Shinsei's last-minute change came as the launch of the defense looked increasingly difficult without support from the Japanese government, one of its major shareholders, which injected 370 billion yen in public funds after its predecessor collapsed in 1998.
SBI's bid has been in the spotlight because Japan's banking sector has never seen a hostile takeover. SBI agreed to respect the Shinsei's management stance and growth strategy and to jointly boost its corporate value, the bank said.
Shinsei said it will accept three candidates picked by SBI to serve as its board members, including Hirofumi Gomi, a former head of the Financial Services Agency, and an extraordinary shareholders' meeting will take place in February.
SBI Senior Executive Vice President Katsuya Kawashima is the candidate to become Shinsei's president, replacing incumbent Hideyuki Kudo. Once new directors have been elected, the current members will leave their posts, the bank said.
Shinsei had sought to block the takeover attempt by taking a poison pill defense or issuing shares to existing shareholders to dilute SBI's stake.
The prospects for Shinsei to win approval for its defense plan against the tender offer from Sept. 10 to Dec. 8 had appeared dim. The offer, which could total around 116.4 billion yen, will continue through that day even after Shinsei's cancellation of the plan. The lender changed its stance on the tender offer to "neutral."
Two major proxy advisory firms recommended that shareholders vote for the launch of the defense while the government, which holds over a 20 percent stake in Shinsei, was considering voting against it, according to sources with knowledge of the situation.
SBI has an ambitious goal of becoming a fourth Japanese megabank and has formed alliances with regional banks facing tough times under the Bank of Japan's negative interest rate policy amid the prospect of a shrinking population.
The financial group headed by CEO Yoshitaka Kitao aims to revamp Shinsei's management and pave the way for the repayment of some 350 billion yen in public funds by taking effective control of the bank with strength in consumer loans and credit card businesses.
Shinsei's predecessor, the Long-Term Credit Bank of Japan, was one of the major lenders during the country's high-growth period before the asset bubble burst. It was temporarily nationalized.

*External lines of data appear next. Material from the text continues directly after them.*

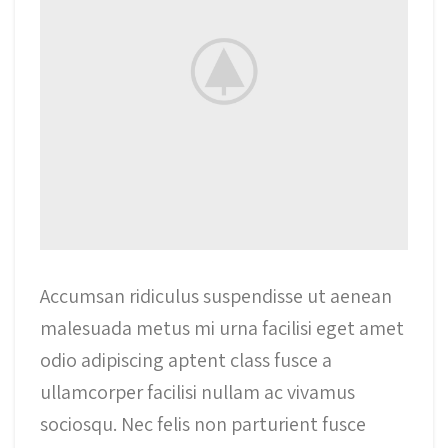
Accumsan ridiculus suspendisse ut aenean
malesuada metus mi urna facilisi eget amet
odio adipiscing aptent class fusce a
ullamcorper facilisi nullam ac vivamus
sociosqu. Nec felis non parturient fusce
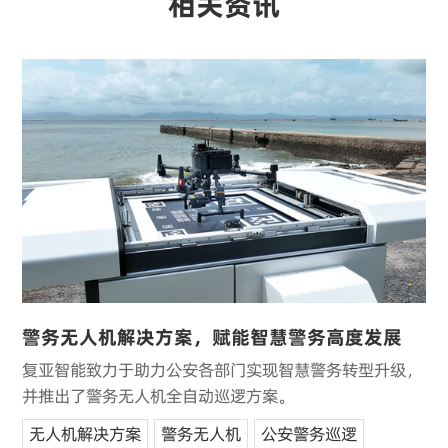
相关资讯
警务无人机解决方案，赋能智慧警务高度发展
复亚智能致力于助力公安各部门实现智慧警务转型升级，
并推出了警务无人机全自动巡逻方案。
无人机解决方案
警务无人机
公安警务巡逻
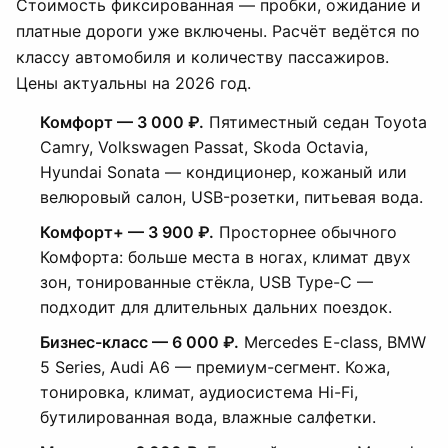
Стоимость фиксированная — пробки, ожидание и
платные дороги уже включены. Расчёт ведётся по
классу автомобиля и количеству пассажиров.
Цены актуальны на 2026 год.
Комфорт — 3 000 ₽.
Пятиместный седан Toyota
Camry, Volkswagen Passat, Skoda Octavia,
Hyundai Sonata — кондиционер, кожаный или
велюровый салон, USB-розетки, питьевая вода.
Комфорт+ — 3 900 ₽.
Просторнее обычного
Комфорта: больше места в ногах, климат двух
зон, тонированные стёкла, USB Type-C —
подходит для длительных дальних поездок.
Бизнес-класс — 6 000 ₽.
Mercedes E-class, BMW
5 Series, Audi A6 — премиум-сегмент. Кожа,
тонировка, климат, аудиосистема Hi-Fi,
бутилированная вода, влажные салфетки.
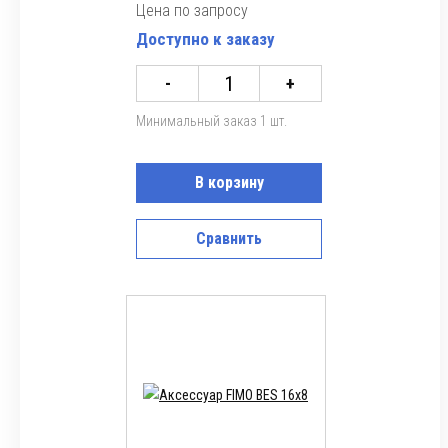
Цена по запросу
Доступно к заказу
-
+
Минимальный заказ 1 шт.
В корзину
Сравнить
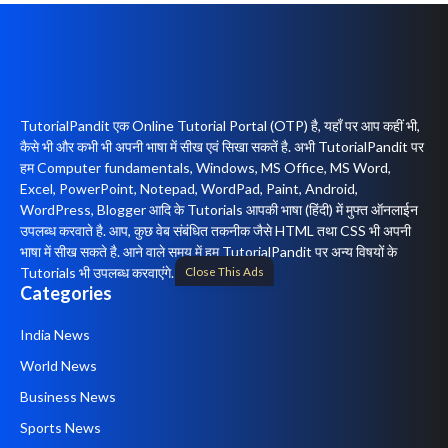
TutorialPandit एक Online Tutorial Portal (OTP) है, यहाँ पर आप कहीं भी,
कैसे भी और कभी भी अपनी भाषा में सीख एवं सिखा सकतें है. अभी TutorialPandit पर
हम Computer fundamentals, Windows, MS Office, MS Word,
Excel, PowerPoint, Notepad, WordPad, Paint, Android,
WordPress, Blogger आदि के Tutorials आपकी भाषा (हिंदी) में मुफ्त ऑनलाईन
उपलब्ध करवाते है. आप, कुछ वेब संबंधित तकनीक जैसे HTML तथा CSS भी अपनी
भाषा में सीख सकते है. आने वाले समय में हम TutorialPandit पर अन्य विषयों के
Close This Ads
Tutorials भी उपलब्ध करवाएंगे.
Categories
India News
World News
Business News
Sports News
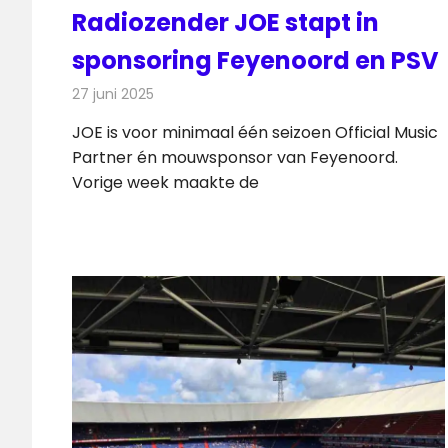
Radiozender JOE stapt in
sponsoring Feyenoord en PSV
27 juni 2025
Redactie
Radionieuws
JOE is voor minimaal één seizoen Official Music
Partner én mouwsponsor van Feyenoord.
Vorige week maakte de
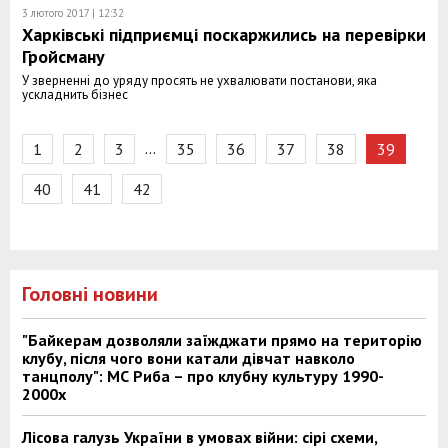
3 лютого 2017 | 12:32
Харківські підприємці поскаржились на перевірки
Гройсману
У зверненні до уряду просять не ухвалювати постанови, яка
ускладнить бізнес
…
1
2
3
35
36
37
38
39
40
41
42
Головні новини
"Байкерам дозволяли заїжджати прямо на територію
клубу, після чого вони катали дівчат навколо
танцполу": МС Риба – про клубну культуру 1990-
2000х
Лісова галузь України в умовах війни: сірі схеми,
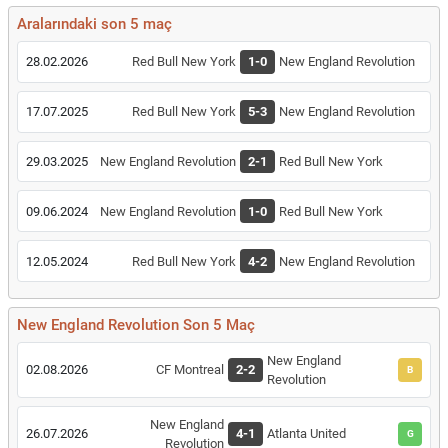
Aralarındaki son 5 maç
28.02.2026
Red Bull New York
1-0
New England Revolution
17.07.2025
Red Bull New York
5-3
New England Revolution
29.03.2025
New England Revolution
2-1
Red Bull New York
09.06.2024
New England Revolution
1-0
Red Bull New York
12.05.2024
Red Bull New York
4-2
New England Revolution
New England Revolution Son 5 Maç
New England
02.08.2026
CF Montreal
2-2
B
Revolution
New England
26.07.2026
4-1
Atlanta United
G
Revolution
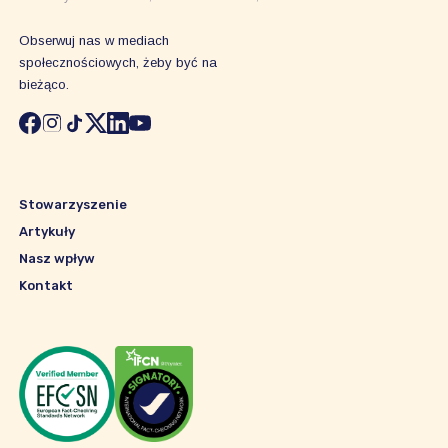
Obserwuj nas w mediach
społecznościowych, żeby być na
bieżąco.
Stowarzyszenie
Artykuły
Nasz wpływ
Kontakt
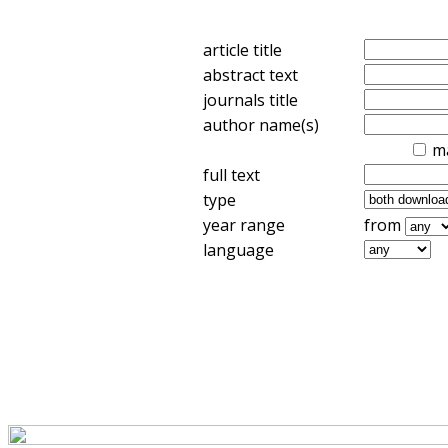
article title
abstract text
journals title
author name(s)
m
full text
type
year range
from
language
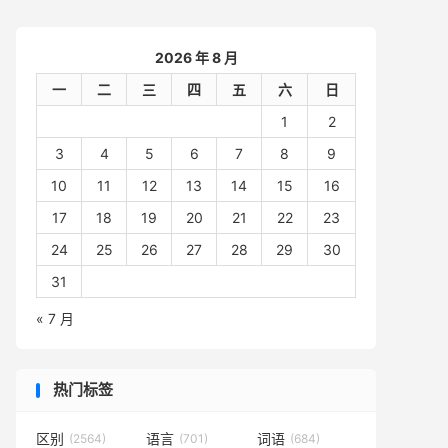
2026 年 8 月
一
二
三
四
五
六
日
1
2
3
4
5
6
7
8
9
10
11
12
13
14
15
16
17
18
19
20
21
22
23
24
25
26
27
28
29
30
31
« 7 月
热门标签
区别
语言
词语
(2564)
(701)
(684)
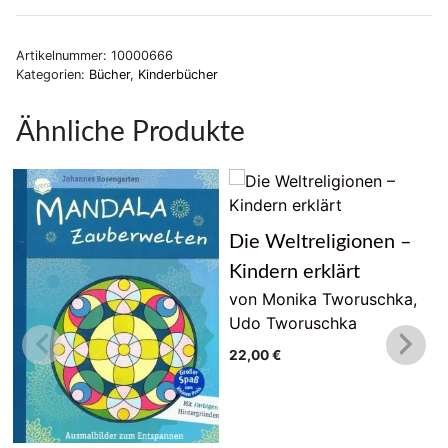
Zwergenkraft:
Fantasiereisen
Artikelnummer:
10000666
und
Kategorien:
Bücher
,
Kinderbücher
Meditationen
für
Ähnliche Produkte
Kinder
Menge
Die Weltreligionen –
Kindern erklärt
von Monika Tworuschka,
Udo Tworuschka
22,00
€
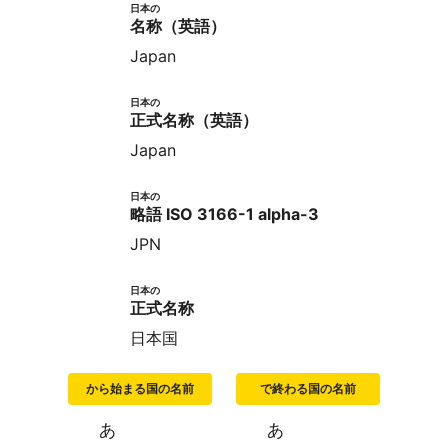
日本の
名称（英語）
Japan
日本の
正式名称（英語）
Japan
日本の
略語 ISO 3166-1 alpha-3
JPN
日本の
正式名称
日本国
から始まる国の名前
で終わる国の名前
あ
あ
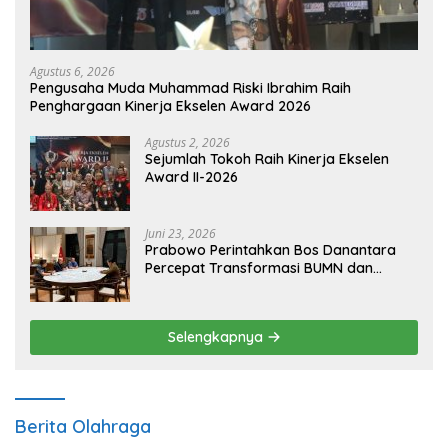
Agustus 6, 2026
Pengusaha Muda Muhammad Riski Ibrahim Raih
Penghargaan Kinerja Ekselen Award 2026
Agustus 2, 2026
Sejumlah Tokoh Raih Kinerja Ekselen
Award II-2026
Juni 23, 2026
Prabowo Perintahkan Bos Danantara
Percepat Transformasi BUMN dan
Pengembangan Sektor Ekonomi Baru
Selengkapnya
Berita Olahraga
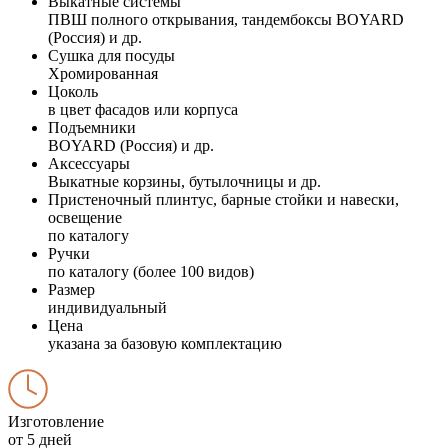
Выкатные системы
ПВШ полного открывания, тандембоксы BOYARD
(Россия) и др.
Сушка для посуды
Хромированная
Цоколь
в цвет фасадов или корпуса
Подъемники
BOYARD (Россия) и др.
Аксессуары
Выкатные корзины, бутылочницы и др.
Пристеночный плинтус, барные стойки и навески,
освещение
по каталогу
Ручки
по каталогу (более 100 видов)
Размер
индивидуальный
Цена
указана за базовую комплектацию
Изготовление
от 5 дней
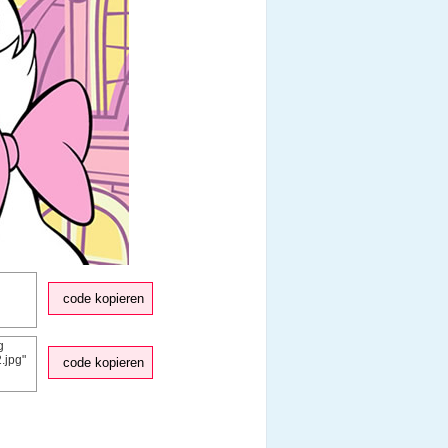
code kopieren
code kopieren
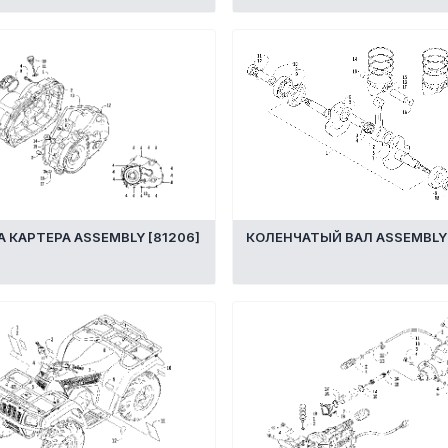
 КАРТЕРА ASSEMBLY [81206]
КОЛЕНЧАТЫЙ ВАЛ ASSEMBLY 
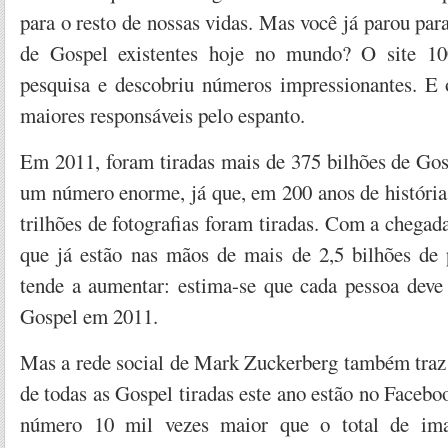
para o resto de nossas vidas. Mas você já parou par
de Gospel existentes hoje no mundo? O site 1
pesquisa e descobriu números impressionantes. E
maiores responsáveis pelo espanto.
Em 2011, foram tiradas mais de 375 bilhões de Go
um número enorme, já que, em 200 anos de história 
trilhões de fotografias foram tiradas. Com a chegada
que já estão nas mãos de mais de 2,5 bilhões de
tende a aumentar: estima-se que cada pessoa deve 
Gospel em 2011.
Mas a rede social de Mark Zuckerberg também tra
de todas as Gospel tiradas este ano estão no Facebo
número 10 mil vezes maior que o total de ima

Kotaro Okada, a lawyer well-versed in corporate takeovers at home and abroad, said Shinsei and SBI sought to avoid unnecessary confusion for the benefit of shareholders, adding the cancellation of the extraordinary meeting was "reasonable."
"If there are shareholders who do not agree with SBI, they can opt not to tender their shares," Okada said.
Shinsei's decision ended a weeks-long tussle. At one point, SBI acquiesced in the bank's request for extending the tender offer's initial deadline from Oct. 25 to Dec. 8.
Shinsei shares ended 3.4 percent higher at 1,958 yen on Wednesday before the announcement. The offering price of 2,000 yen per share was nearly a 40 percent premium on its closing price of 1,440 yen on Sept. 9, a day before the launch of the takeover bid.